洗了澡换了一身衣服的他,看上去容光焕发,就是感觉好像又黑了一些。
沿着小路,一直走到村口,刘主任带着人,正在那里站着。
本来他们是想着送一下余不饿等人,看着何聪明也在人群中,不由愣了一下。
“何伢子,这就好了?”刘主任惊讶。
“嗯。”何聪明笑着点头,“我大哥的丹药是好东西,只要人没死,就能痊愈。”
刘主任点点头:“那可真是好东西……”
顿了顿,他又开口,“何伢子,你这是,要跟他们一起走吗?”
“是。”
“好……也好。”刘主任有些怅然。
他往前走了两步,将一张银行卡塞到何聪明手里。
何聪明吓一跳,又有些不解。
“刘主任,您这是?”
“这张卡,是村里人的一点心意,这些年苦了你了。”刘主任轻声说道。
何聪明的眼睛有些泛红,像是多年积攒的情绪,此刻得到了释放。
“刘主任,这个……我不能要。”
刘主任还想说些什么,何聪明已经将卡塞进他的手里。
“以前,是我为村子做些力所能及的事,过去的就过去了。
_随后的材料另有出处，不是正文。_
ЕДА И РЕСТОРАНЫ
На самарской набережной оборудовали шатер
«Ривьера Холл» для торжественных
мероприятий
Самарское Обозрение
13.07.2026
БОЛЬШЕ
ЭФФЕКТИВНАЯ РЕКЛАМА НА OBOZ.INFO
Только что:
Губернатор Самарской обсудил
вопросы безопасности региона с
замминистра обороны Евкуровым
”
刘主任对上何聪明澄澈的目光,忽然笑了一下。
他轻轻点头,将银行卡收起来。
“好,何伢子,以后还回来吗?”
何聪明愣了一下。
他有些钦佩这位小老头的睿智。
自己还没说什么,对方就读懂了一切。
此刻,他回头看了一眼,那是自己家的方向。
良久,他回过头来,轻笑了一声。
“肯定要回来啊!家里的坟还在老山上呢。”
刘主任明白了。
何聪明以后就算回来,也只是为了上坟。
对这个孩子来说,黑牛沟不像是故土,更像是囚笼。
以前的他,明明有选择的权利,却一次次如鸟投林般,一次次撞回笼子里。
现在,他可以大大方方地出去了。
“何伢子,上车吧,别回头。”刘主任轻声说。
何聪明往前走,村民们的视线跟随着他。
曾几何时,村民的目光,于他而言如盏盏鬼火。
只要对上,便想躲避。
可现在,他以微笑回应,却又带了几分疏离。
直到,坐在守夜人的车上。
车发动的那一刻,他回头看了一眼,轻轻挥了挥手,与村民们告别。
坐在他旁边的程如新,重重拍了下他的肩膀。
“怎么样,大聪明,现在是什么感觉?”
“这是飞扬的感觉……”
程如新忽然想到什么,询问余不饿。
“大哥,正好大聪明现在也闲下来了,要不,让他也加入守夜人?”
余不饿还没说话,何聪明抢先说:“别了,我不适合的。”
顿了顿,又说,“最起码,现在不合适。”
余不饿听懂了他话里的意思,笑了一下。
“听你的意思,以后凝气液不卖了?”
何聪明脸一红,尴尬笑了笑。
“不卖了,再也不卖了。”
“那还直播吗?”余不饿又问。
毕竟何聪明以前直播就是为了赚钱。
至于为什么赚钱,他们现在也知道了。
现在的何聪明,无债一身轻,如果想要改变生活方式,也是合情合理的。
但是提起直播,何聪明又精神抖擞起来。
“播!必须得直播!不然我的家人们怎么办?!”
余不饿思索片刻,忽然道:“守夜人实习生的话,名额的确没了,主要是已经提交上去了。”
何聪明也没什么反应。
接着,余不饿又说:“不过要是有个编外人员的话,也不错,比如,我们出任务的时候拍视频,做个账号,顺便科普一下邪祟的特征以及弱点……”
何聪明的眼睛,如灯泡般亮了。
“还有这种好事?!”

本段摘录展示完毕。